Mary Alice Wright Gunderson wrote:
Jump rope rhymes: Cinderella, Teddy Bear, more that I'll think of...Cinderella dressed in yella went upstairs to see her fella. How many kisses did she give him?
( jump and count, high as you can.) Other, longer versions were used, also. Teddy Bear, Teddy Bear, turn around. Teddy Bear, Teddy Bear, touch the ground. Teddy Bear, Teddy Bear, show your shoe . Teddy Bear, Teddy Bear, that will do. Teddy Bear, Teddy Bear, touch the ground. Teddy Bear, Teddy Bear, get outta town!...many variations on this one. Spanish Lady was another...the brain needs time to think back and back.


Milt Cunningham,1941 wrote:Dead Man's Gulch. A friend of mine and I had thebest hideout there. We found a sort of depression, a little cave a few feet deep in the bank, but it was totally out of sight covered by thick plum bushes. We worked with the bushes so that part of them were a little loose; we could pull them aside, crawl in, and pull them back over the opening.

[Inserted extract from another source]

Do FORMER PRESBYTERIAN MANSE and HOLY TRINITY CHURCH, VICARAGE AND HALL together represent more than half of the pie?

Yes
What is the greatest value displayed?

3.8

Weldon V Brouillette wrote: And, of magpies--Some of us use to "harvest" many of those in another draw in Sheridan. Platt Hall use to pay us a nickel per pair of legs as I
recall. I think Platt Hall was one of many "agents" who was paying out the bounty money for Wyoming Game & Fish. I can remember of riding bicycles way out Prarie Dog Creek with Bill Helms and 22's to help rid the county of the dirty little nest robbers because they created so much havoc with the game bird population. I think the bounty probably
helped up to about break even on the 22 cartridges.
My, how times have changed. Today the scavangers are on the protected list as"songbirds". What a crock!